Local bakers provide wedding dessert optionsWritten by Staff Reports | | email@example.com
By Jay Hathaway, Toledo Free Press Star Staff Writer
Wedding parties and receptions are veritably rife with tradition — some long beloved, and others quite polarizing (“Chicken Dance,” anyone?).
However, several local bakeries offer unique dessert ideas for those wishing to depart from the confines of confectionary custom.
Cake pops — small round cake truffles often served on a stick — are one of the hotter alternatives to traditional cake for all types of parties, including wedding-related events. Kate Theise and Colette Lundberg run Lickety Split Heavenly Chocolates, which specializes in personalized creations for wedding desserts. Cake pops are a large part of their business.
“We do cake pops in a chocolate cup, then we customize [them] for whatever the bridal colors are,” Theise said. “They are served individually, perhaps with a little bit of chocolate or raspberry sauce. It’s a nice individual type of dessert, and they can be done in a variety of flavors.”
For those who are imagining their home creations made with the now-popular cake pop machines, Theise advised that a truly homemade cake pop is a cut above.
“Ours aren’t the traditional cake pops. These taste a little bit different. They are moister than when they are made with the machine,” Theise said.

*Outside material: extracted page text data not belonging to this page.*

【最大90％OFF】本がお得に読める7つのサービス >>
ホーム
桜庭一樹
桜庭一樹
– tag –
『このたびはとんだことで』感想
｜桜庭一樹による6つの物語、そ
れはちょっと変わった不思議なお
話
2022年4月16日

Krystal Wallace, of Krystal’s Cake Stand, is another local baker who provides cake pops with or without the stick. The latter, she explained, are often referred to as “cake truffles.” She agrees that they are currently en vogue.
“I’ve had people order a whole tower of truffles instead of a wedding cake,” Wallace said. “Right now, I’m doing 200 bride and groom cake pops. They look like little brides and grooms, and will be at the place settings.”

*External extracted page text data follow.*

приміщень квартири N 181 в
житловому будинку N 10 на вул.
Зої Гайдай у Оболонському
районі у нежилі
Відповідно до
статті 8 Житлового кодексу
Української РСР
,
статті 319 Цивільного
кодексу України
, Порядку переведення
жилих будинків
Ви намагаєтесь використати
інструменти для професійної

Wallace and Theise agreed that one of the great advantages to using smaller desserts like cake pops is the personal touch.
“It’s elegant, it’s personalized, and it’s something that guests can enjoy at your wedding,” Theise said.
In addition to cake pops, Lickety Split produces chocolate–covered pretzel rods decked in caramel, as well as caramels coated in chocolate, then sprinkled with sea salt. With both of these, the colors are customized to match the wedding colors.
“We really dress them up, so they look like edible pieces of art. [They] are also a nice compliment to a wedding cake.” Theise said.
Wallace shared several other unique ideas, such as serving cookies or cake “push pops” as bridal or wedding party favors.
“I’m doing cupcake towers, as well, which are a huge hit lately,” Wallace said.
Cake in a Cup, 6801 West Central Ave., sells cupcakes exclusively. Co-owners Dana Iliev and Lori Jacobs were featured on an episode of Food Networks’ “Cupcake Wars,” which they won.
“We were surprised at how many people were into doing cupcakes for weddings, because sometimes it’s a little hard for people to go away from tradition,” Iliev said.
Iliev explained that the presentation of cupcakes also provide advantages, because the displays maintain their integrity after the first few servings are taken. Conversely, wedding cake is often “completely destroyed” after it has been cut.
“People take a few cupcakes, and it’s still beautiful,” she added.
Iliev said the “homemade touch” is another aspect that makes a customized dessert special.
“A lot of times, wedding cakes are not really homemade. They look beautiful, but they are not necessarily great-tasting. A lot of times they’re frozen, or the art on the cake table is not even the real cake,” Iliev said. “There are few things worse than bad cake. It’s just not worth it.”
For those wanting something unique or quirky, but are not willing to break from the idea of a large wedding cake, Jeni Charles may be able to provide solutions. She owns Grand Elegance Cakes, and her creations truly live up to the name.
Charles’ 3-D works of art range from simple, hand-sized individual cakes to grand, 3-foot tall giraffes. She said demand for her service is currently on the rise.
“The brides are starting to say, ‘Well wait a minute, I can have my cake look more colorful than the traditional three layers of white stuff,’” she said.
In addition to the actual wedding cake, Charles noted that brides and grooms may wish to have specialized cakes for their parties, too.
“Groom’s cakes are one of the biggest things I’ve been doing. They tend to go a little wild with the personality in the design. People often have told me that the groom’s cake stole the show,” she said, adding that she has used Darth Vader, a Nintendo console and a large cellphone for cake designs.
Though creating cakes can be arduous, Charles said quality trumps quantity when taking on orders.
“I’m not worried about volume. I work out of my home, as a cottage baker. I do one or two cakes a week, max. They can take up to several days to make, but they are more personal,” she said.